Originally posted by mormonator_rm
So as the potential grows, it seeks to bring it back down by creating a quark-antiquark pair. This allows the energy to be released in the form of mass, and also brings the potential back down to where you started.
But the energy is still there, just in a different form (instead of potential energy which I'm assuming to be synonymous with virtual bosons, it is now in the form of fermions). So is mass like the most stable form of stress-energy?

I've also heard that matter and energy are just excitations of a field (I think something like this particle/antiparticle sea). Is there some postulate that says the exitations like to manifest in the form of multiples of 1/2 integer spins?





Originally posted by mormonator_rm
The total energy within the baryon should remain fairly constant as long as it does not decay.
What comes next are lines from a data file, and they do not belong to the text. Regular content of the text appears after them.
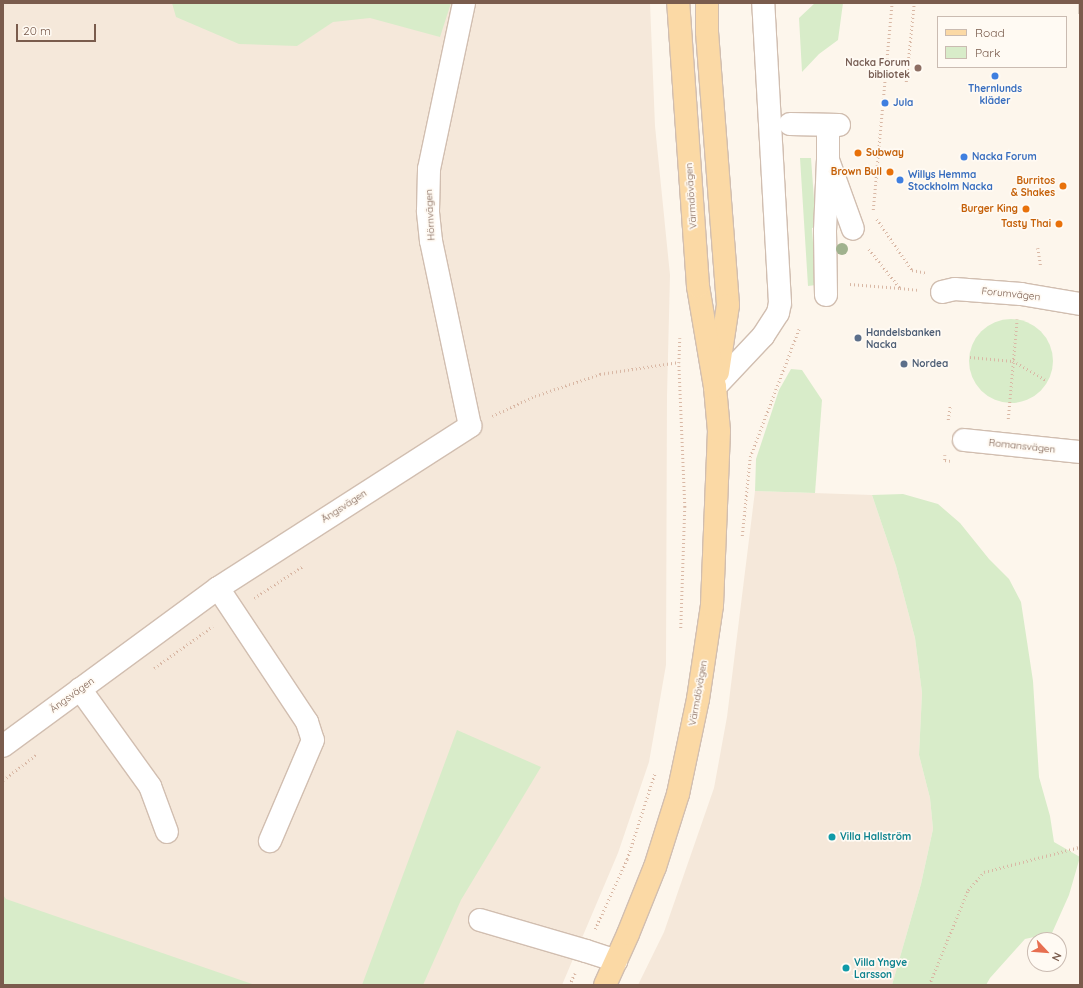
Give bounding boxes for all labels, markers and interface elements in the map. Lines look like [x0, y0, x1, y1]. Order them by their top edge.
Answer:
scale bar [18, 16, 98, 42]
legend [937, 16, 1067, 68]
text: 20 m [23, 23, 51, 38]
text: Road [975, 25, 1005, 40]
text: Park [975, 45, 1000, 60]
place label: Nacka Forum bibliotek [845, 56, 910, 80]
marker: Nacka Forum bibliotek [913, 63, 923, 73]
marker: Thernlunds kläder [990, 71, 1000, 81]
place label: Thernlunds kläder [968, 82, 1022, 106]
place label: Jula [893, 97, 913, 109]
marker: Jula [880, 98, 890, 108]
place label: Subway [866, 147, 904, 159]
marker: Subway [853, 148, 863, 158]
place label: Nacka Forum [972, 151, 1037, 163]
marker: Nacka Forum [959, 152, 969, 162]
street label: Värmdövägen [683, 162, 699, 230]
place label: Brown Bull [831, 166, 882, 178]
marker: Brown Bull [885, 167, 895, 177]
place label: Willys Hemma Stockholm Nacka [908, 168, 993, 192]
place label: Burritos & Shakes [1011, 174, 1055, 198]
marker: Willys Hemma Stockholm Nacka [895, 175, 905, 185]
marker: Burritos & Shakes [1058, 181, 1068, 191]
street label: Hörnvägen [423, 189, 437, 241]
place label: Burger King [961, 203, 1018, 215]
marker: Burger King [1021, 204, 1031, 214]
place label: Tasty Thai [1001, 218, 1051, 230]
marker: Tasty Thai [1054, 219, 1064, 229]
street label: Forumvägen [981, 285, 1041, 303]
place label: Handelsbanken Nacka [866, 326, 941, 350]
marker: Handelsbanken Nacka [853, 333, 863, 343]
place label: Nordea [912, 358, 948, 370]
marker: Nordea [899, 359, 909, 369]
street label: Romansvägen [988, 437, 1056, 455]
street label: Ängsvägen [319, 487, 369, 525]
street label: Värmdövägen [686, 659, 710, 727]
street label: Ängsvägen [47, 675, 97, 715]
place label: Villa Hallström [840, 831, 911, 843]
marker: Villa Hallström [827, 832, 837, 842]
north arrow [1027, 932, 1067, 972]
text: N [1049, 950, 1065, 964]
place label: Villa Yngve Larsson [854, 956, 907, 980]
marker: Villa Yngve Larsson [841, 963, 851, 973]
Basically, the quark-antiquark "sea" and the potential will trade off, but always add up to the total energy that we see as the baryon's rest mass.
But isn't the mass of the proton and neutron attributed solely to the masses of the three quarks plus a little bit of binding energy (not even enough extra mass for one more quark)? Or do I have that totally wrong?




Originally posted by mormonator_rm
Mesons are in effect bosons. They have integer spin just like the Gauge Bosons do.
But they are fermionic, are they not (isn't their wavefunction overall antisymmetric)? The s shell electron pair in ground state He is also like a boson in the same respect, right? But the electrons are still fermions, and they only interact with other He electrons by mediating true bosons (and Pauli exclusion?), right?